**Recorded data:**
........

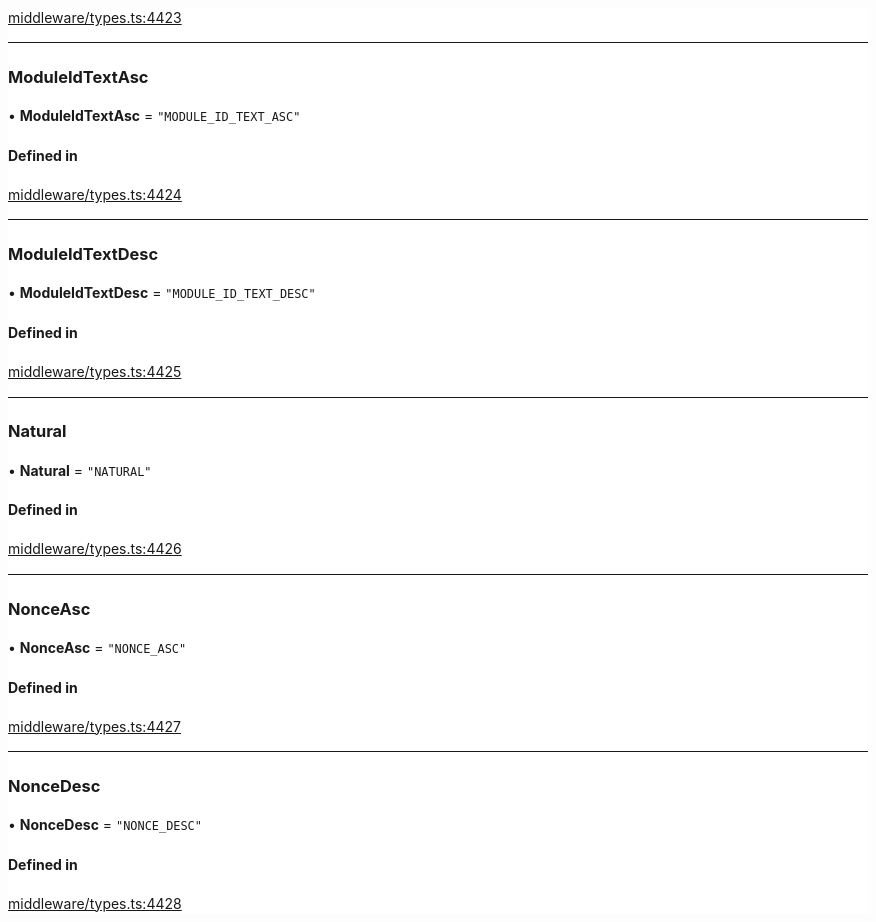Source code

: [middleware/types.ts:4423](https://github.com/PolymeshAssociation/polymesh-sdk/blob/fbf6882d0/src/middleware/types.ts#L4423)

___

### ModuleIdTextAsc

• **ModuleIdTextAsc** = ``"MODULE_ID_TEXT_ASC"``

#### Defined in

[middleware/types.ts:4424](https://github.com/PolymeshAssociation/polymesh-sdk/blob/fbf6882d0/src/middleware/types.ts#L4424)

___

### ModuleIdTextDesc

• **ModuleIdTextDesc** = ``"MODULE_ID_TEXT_DESC"``

#### Defined in

[middleware/types.ts:4425](https://github.com/PolymeshAssociation/polymesh-sdk/blob/fbf6882d0/src/middleware/types.ts#L4425)

___

### Natural

• **Natural** = ``"NATURAL"``

#### Defined in

[middleware/types.ts:4426](https://github.com/PolymeshAssociation/polymesh-sdk/blob/fbf6882d0/src/middleware/types.ts#L4426)

___

### NonceAsc

• **NonceAsc** = ``"NONCE_ASC"``

#### Defined in

[middleware/types.ts:4427](https://github.com/PolymeshAssociation/polymesh-sdk/blob/fbf6882d0/src/middleware/types.ts#L4427)

___

### NonceDesc

• **NonceDesc** = ``"NONCE_DESC"``

#### Defined in

[middleware/types.ts:4428](https://github.com/PolymeshAssociation/polymesh-sdk/blob/fbf6882d0/src/middleware/types.ts#L4428)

........

**Brief:** Your task is to output the material word for word while leaving out every image.

**Task solution:**
Source code

: [middleware/types.ts:4423](https://github.com/PolymeshAssociation/polymesh-sdk/blob/fbf6882d0/src/middleware/types.ts#L4423)

___

### ModuleIdTextAsc

• **ModuleIdTextAsc** = ``"MODULE_ID_TEXT_ASC"``

#### Defined in

[middleware/types.ts:4424](https://github.com/PolymeshAssociation/polymesh-sdk/blob/fbf6882d0/src/middleware/types.ts#L4424)

___

### ModuleIdTextDesc

• **ModuleIdTextDesc** = ``"MODULE_ID_TEXT_DESC"``

#### Defined in

[middleware/types.ts:4425](https://github.com/PolymeshAssociation/polymesh-sdk/blob/fbf6882d0/src/middleware/types.ts#L4425)

___

### Natural

• **Natural** = ``"NATURAL"``

#### Defined in

[middleware/types.ts:4426](https://github.com/PolymeshAssociation/polymesh-sdk/blob/fbf6882d0/src/middleware/types.ts#L4426)

___

### NonceAsc

• **NonceAsc** = ``"NONCE_ASC"``

#### Defined in

[middleware/types.ts:4427](https://github.com/PolymeshAssociation/polymesh-sdk/blob/fbf6882d0/src/middleware/types.ts#L4427)

___

### NonceDesc

• **NonceDesc** = ``"NONCE_DESC"``

#### Defined in

[middleware/types.ts:4428](https://github.com/PolymeshAssociation/polymesh-sdk/blob/fbf6882d0/src/middleware/types.ts#L4428)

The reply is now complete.